VAKIF EFENDİ (KİLİSLİ ŞEYH MUHAMMED VAKIF)
Bediüzzaman’ın Kilis’te Şeyh Efendi Tekkesinde kalması
Yirminci yüzyılın başlarında Üstad Bediüzzaman Arap ülkelerini ve insanlarını yakından görmek için yollara düşmüştü. Eski insanların ve eski tarihlerin “Şam-ı Şerif” dedikleri Şam’ın Emeviye camiindeki o muhteşem hutbesini vermek için hareket halinde oldukları l9l0 senelerinde Diyarbakır, Urfa, Suruç, Birecik, Kilis ve Kırıkhan üzerinden Şam’a ulaşmıştı.
Üstad uğradığı beldelerin en şerefli mevkilerinde misafir ediliyordu. Kilis’e uğradığı zamanda Şeyh Efendi Tekkesi denilen Kilis’in çok mübarek bir yerinde misafir olarak birkaç gün kalmıştı.

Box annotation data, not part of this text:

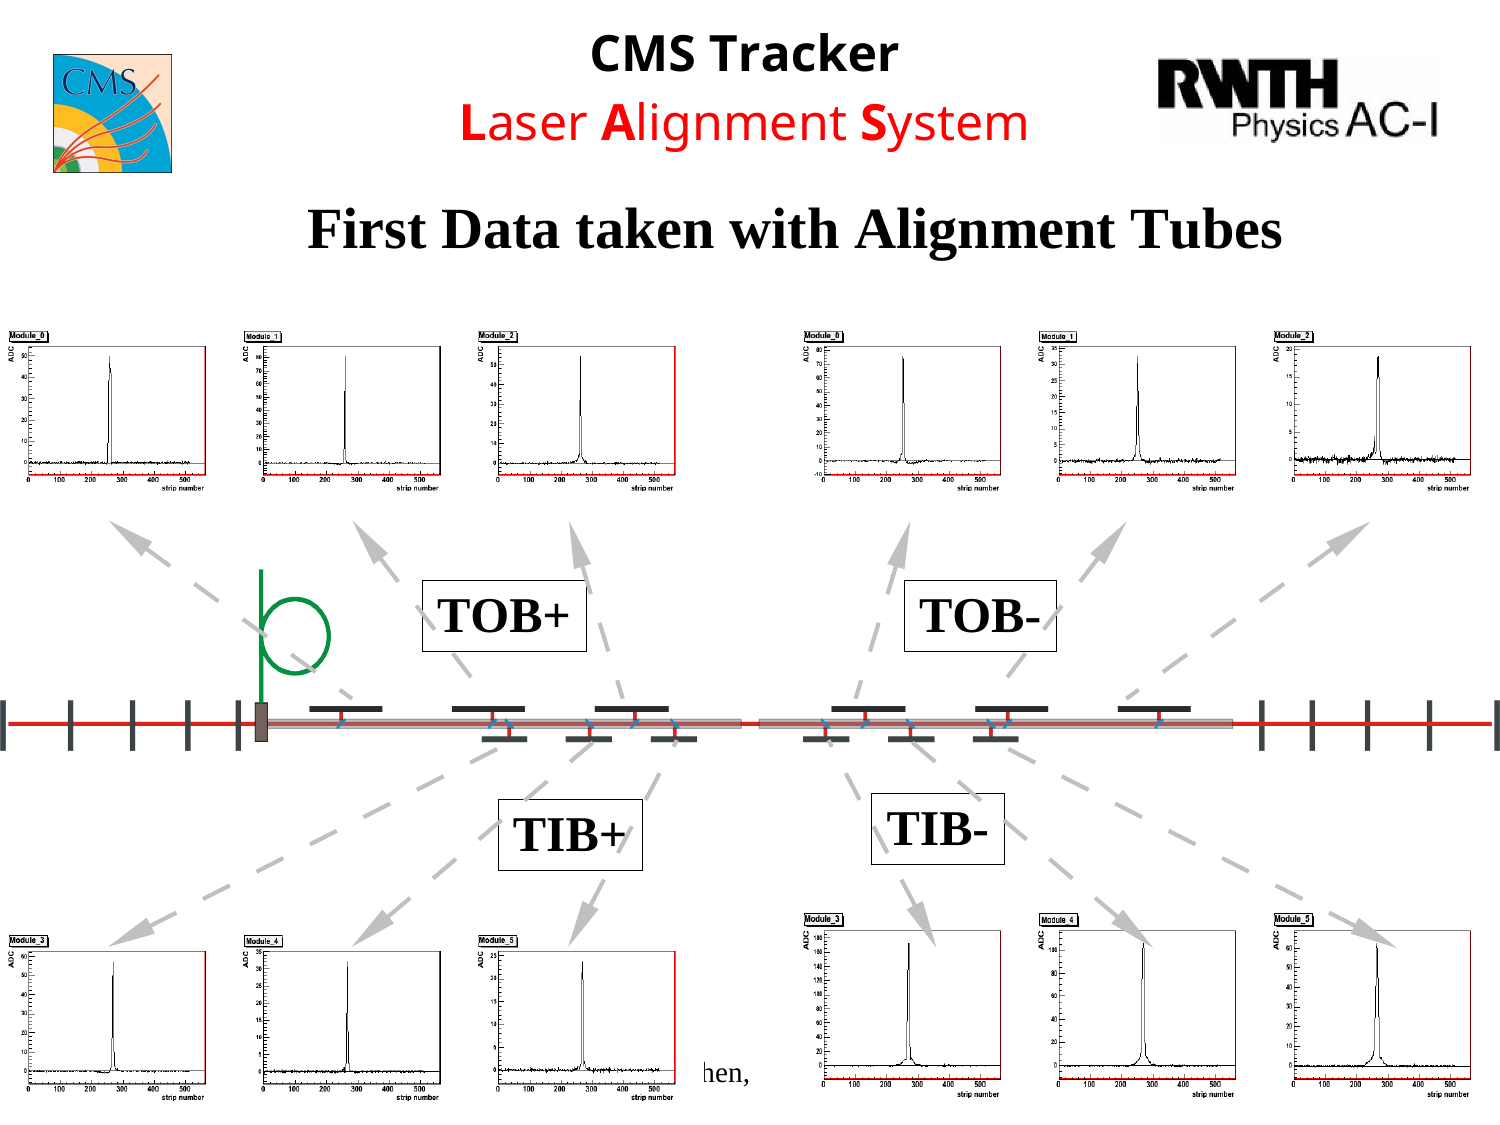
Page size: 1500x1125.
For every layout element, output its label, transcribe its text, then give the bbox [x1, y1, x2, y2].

text_box First Data taken with Alignment Tubes [292, 189, 1298, 271]
text_box TIB+ [498, 799, 643, 871]
picture [795, 325, 1500, 500]
picture [0, 934, 704, 1125]
picture [1420, 42, 1464, 169]
text_box TIB- [871, 793, 1005, 865]
picture [63, 71, 69, 92]
picture [0, 569, 1500, 751]
title CMS Tracker Laser Alignment System [69, 0, 1420, 174]
picture [795, 905, 1500, 1125]
picture [53, 104, 69, 173]
picture [0, 325, 704, 500]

Merhum İbrahim Hakkı Konyalı “Kilis Tarihi” ismindeki güzel ve ciddî bir araştırma mahsulü olan kitabının 6l0’uncu sayfasında Şeyh Efendi Tekkesi başlığı altındaki araştırmasının girişinde şunları ifade etmektedir:
“Tekke, Bölük Mahallesinde Kurtağa Caddesindedir. l kapı numarasını taşır. Kapısı Türk yapı geleneğine uygun olarak doğuya açılır. Taş şöveli ve kemerli kapısının eni l.40, yüksekliği 2.l0 metredir. Kemerinin üstündeki taşta karışık ve girift bir ta’lik ile dört satır halinde şu kitâbe okunur:
“Habbeza dergâh-i feyz câh-i âli dil-mesned
Âsitâne sâye bahş-i tâk-ı gerdûn-i bülend
Âşina-yı Hâk-i bab-ı devlyet-i…. bi irtiyab
Sâlikâni kurb-i vusl-i Hak’tan behre-mend
Himmet-i pîranla yazdım Zihniyâ tarihini
Nevbiha â’lâdır şah-ı vâlâ-yı nakş-bend.”
Tarihihûl l275 (l858)
Zihni ismindeki bir şairin hazırladığı kitâbeye göre, burası bir nakşibendi tekkesidir. Tarih hesabı ebced hesabına vurulunca l858 M. l275 H. yılında yapıldığı anlaşılıyor.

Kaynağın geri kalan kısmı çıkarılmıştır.